The latch opened and the door swung up.
“Jesus, dude. Your face.” I reached toward the swollen, bloody eye. “Your ma said he pushed you around this time, but . . .”
“Pushed me around? He fucking punched me.”
I struggled for something to say. I couldn’t make sense of what I was looking at. I’d seen my dad pissed before—pissed enough to scare the shit out of me. I’d even seen his dad pissed—which was ten times scarier than my old man. But this? This was more than a pissed parent kind of thing. This was a hate I couldn’t understand.
“Can you see okay?”
“It’s alright,” he said while trying hard not to cry. “I’m outta smokes—you got any?”

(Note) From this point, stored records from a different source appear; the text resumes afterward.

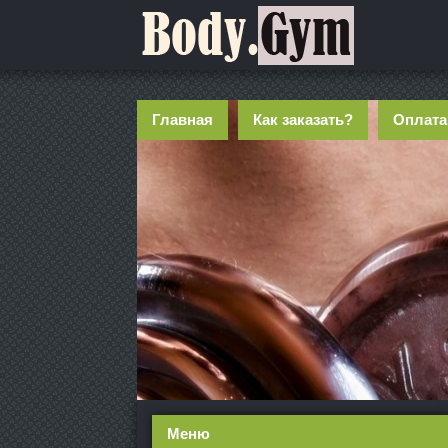
Главная
Как заказать?
Оплата
Меню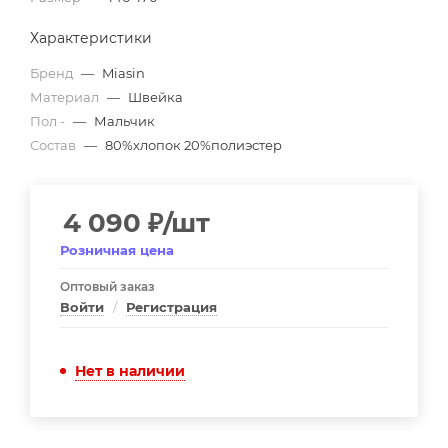
Характеристики
Бренд
—
Miasin
Материал
—
Швейка
Пол -
—
Мальчик
Состав
—
80%хлопок 20%полиэстер
4 090
₽
/шт
Розничная цена
Оптовый заказ
Войти
/
Регистрация
Нет в наличии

We sat there, smoking and not talking, for a long while. With my back against the wall, I looked around at our simple fort—a fort that our old friend Sammy and his dad helped us build in the spring of fourth grade—our secret hideout all that summer. But then Sammy moved in the winter and Aaron and I stopped coming here. The wood was starting to rot, and the walls were covered with graffiti left by the kids who came after us.
“It’s falling apart,” I said.
“What isn’t?”
I lit another cigarette and handed him the rest of the pack. “I gotta get back before my mom gets home from church—I’m still grounded.”
“Yeah, okay,” he said.
“Your ma asked me to tell you she threw him out. She said he was gone for good.”
“Sure,” he said, “til he’s not.”
“So, you gonna go home?”
“Not sure yet.” He stuffed the cigarette pack into his pocket. “Probably,” he said. “It’s too cold to sleep here again.”